Requirements and goals hold the intent of a system, but they’re often incomplete, ambiguous, or outdated. Code is where that intent becomes unambiguous and enforceable. If we want to know what the system actually does today, the codebase — not a document, not a conversation, not a prompt — is the single reliable source of truth.
AI can describe code, refactor it, or help generate it, but it cannot define the system’s guarantees: invariants, constraints, type safety, concurrency behavior, or security boundaries. Those guarantees come from the structure of the code itself.
So while AI dramatically expands our ability to work at the level of meaning, the role of code does not disappear. Code remains the formal anchor that ties intent to deterministic behavior. AI changes how we write code, not what code fundamentally is. It augments the semantic layer, but the system still depends on a precise, maintainable codebase beneath it.

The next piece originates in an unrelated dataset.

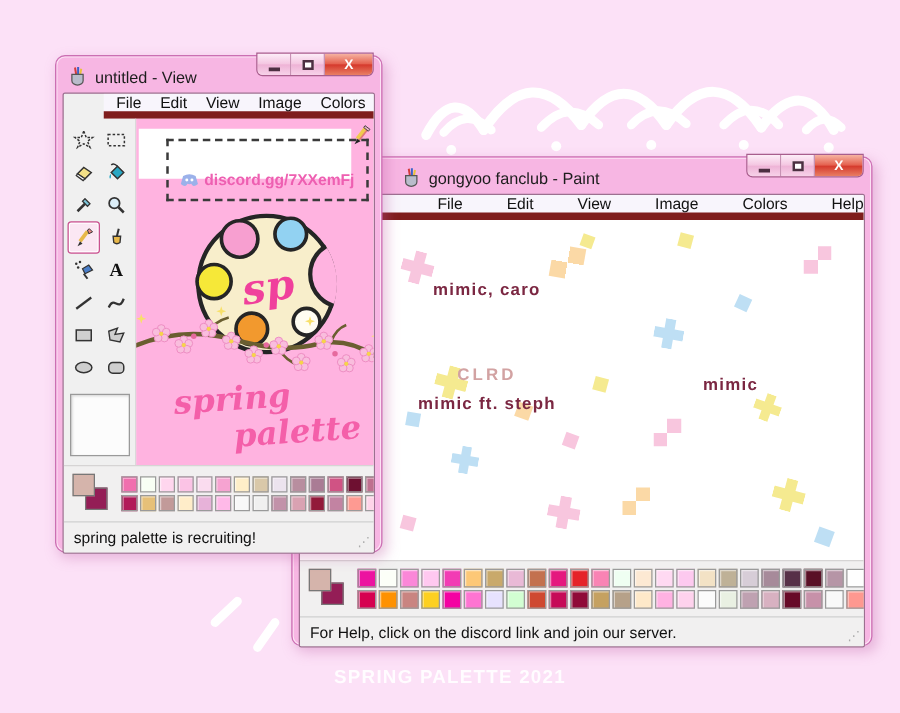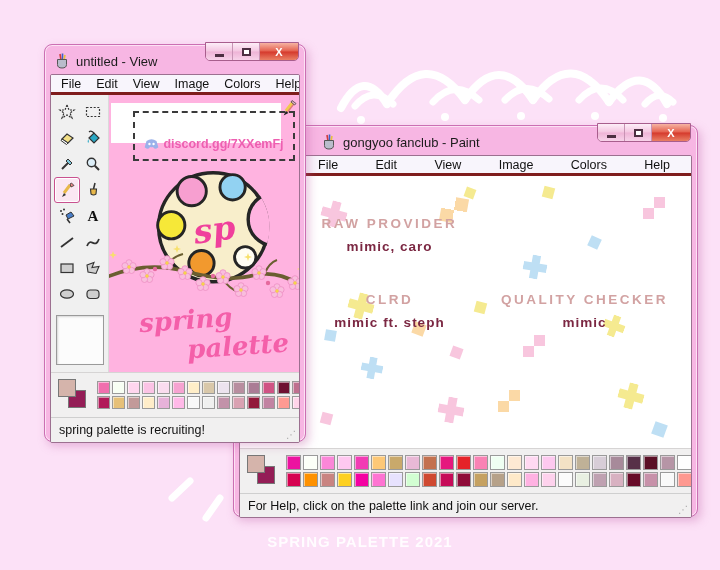"File" .menubar { border-bottom: 3px solid #7f1d1d -> 6px solid #7f1d1d; margin-left: none -> 32px }
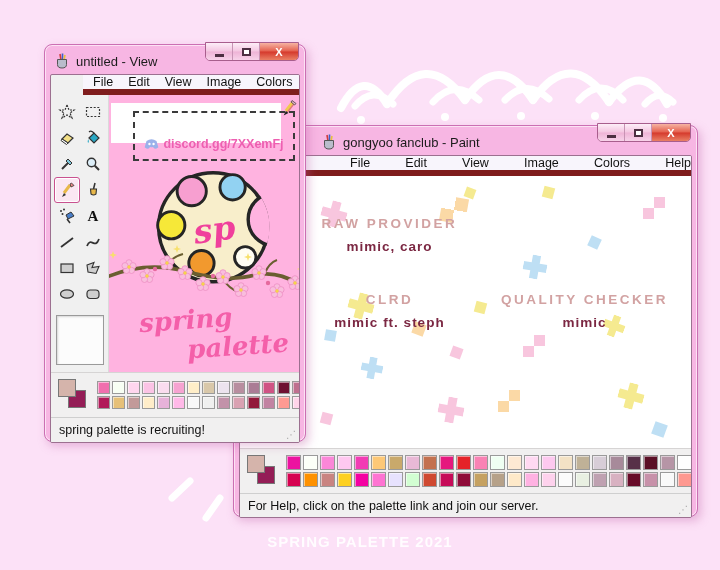"RAW PROVIDER" div.role-title { html: <div>RAW PROVIDER</div> -> none }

In the AI era, code quality becomes more — not less — important
The counterintuitive truth is that when AI writes your code, code quality becomes even more critical. This is because AI relies on:
Your existing codebase
Your abstractions
Your architectural patterns
Your naming consistency
Your domain model
Your tests
If the current codebase is messy or inconsistent, the AI will absorb and amplify that mess.
Good code helps AI reason clearly, while bad code confuses both humans and AI. AI will also unfortunately propagate confusion at scale. A clean codebase is more than good engineering practice, it’s a strategic advantage for human-AI collaboration.
Code is the best documentation - for both humans and AI
For decades, engineers have said, “The code is the documentation.” In the AI era, this becomes operating reality. Your codebase is:
The main reference
The knowledge source
The AI’s context window
The guide for future modifications
The foundation for automated reasoning
AI tools analyze your code to understand how the system works. That means high-quality code isn’t just good for software engineers - it’s good for AI. The clearer the code is, the better AI can help you.
AI won’t eliminate code — it makes good code the foundation of future software
The fantasy of casually describing a system in natural language and having AI build it end-to-end is, for now, just that — a fantasy. Real software systems capture real-world complexity. That complexity requires formal expression.
What AI changes is how we spend our engineering effort:
Less typing, more reviewing
Less boilerplate, more architecture
Fewer syntax details and more conceptual clarity
But one thing will not change: code remains the most precise, durable, and reliable form of system knowledge. AI can generate code, but only we define what good code is. That will be true in every future where humans and AI build software together.
Disclaimer: The statements and opinions expressed in this article are those of the author(s) and do not necessarily reflect the positions of Thoughtworks.